In Texas, Allen has prepared his team for his rate case filing. But Allen, I'll let you speak to how you're prepared for that case, how you think about the timing of that case relative to some of Michael's comments..
Sure, Jeff. Thanks, Michael. Yes. Just initially, let me say, when we extended our rate-case deadline filing last year, we got a deadline set of on or before June 1 of this year. So right now, we're required to make the filing on or before June 1. I'll tell you, probably looking at call it mid-May for a filing.
We're putting together what we think is a very strong case, we have obviously very aware of what other utilities have done down there recently and what the outcomes have been. I feel strongly, I've said it before, rate cases are very company-specific, very fact-specific.

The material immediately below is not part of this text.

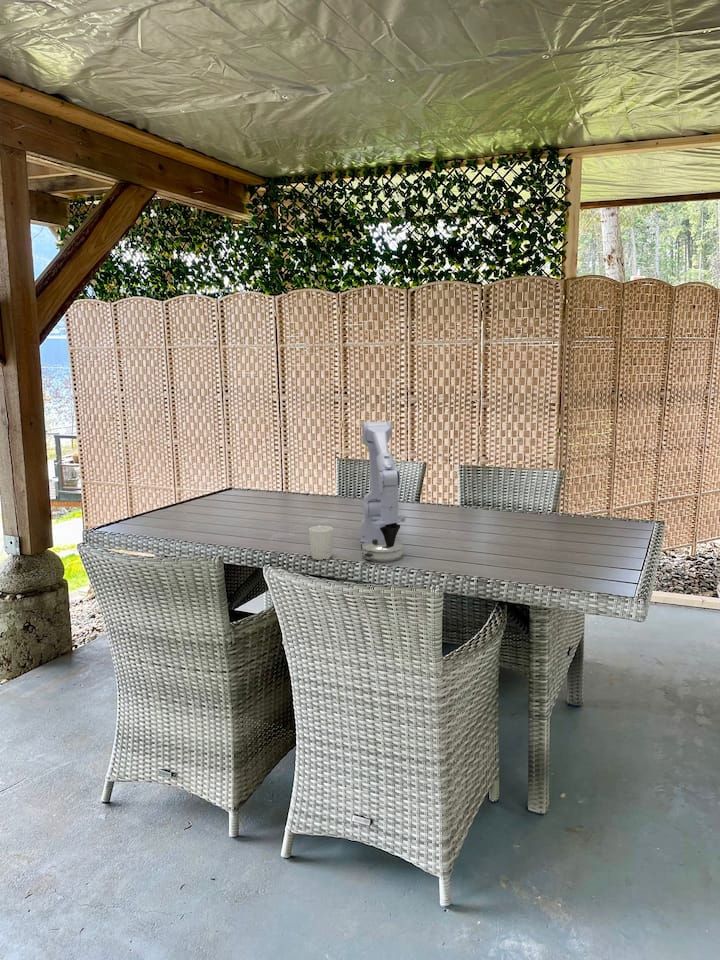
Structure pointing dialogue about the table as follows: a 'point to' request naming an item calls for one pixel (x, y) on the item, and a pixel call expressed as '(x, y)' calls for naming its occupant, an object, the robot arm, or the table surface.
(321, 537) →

They relate in a large way to the way you've run your company over time.
Your relationships with your constituents and the PUC. And we feel very good about all those connections in the history of how we perform with these rate cases.
So I'm not going to front run my lawyers and my experts, my witnesses, and I can't really get into what we think we're going to file, obviously, ROE and Cap structure are always big in these cases, and that'll be a focus of our cases as well.
And then just the only other thing I would add, I think somebody said in the opening comments, I think everyone is where -- we do have the lowest rates of any IOU in Texas. And if you're going in for a rate case, that's a good place to be. So all-in-all, right now we're looking at mid-May, we don't think there's going to be another extension.
There's obviously a lot going on at the commission right now, but we feel good about where we are and that's our current plans..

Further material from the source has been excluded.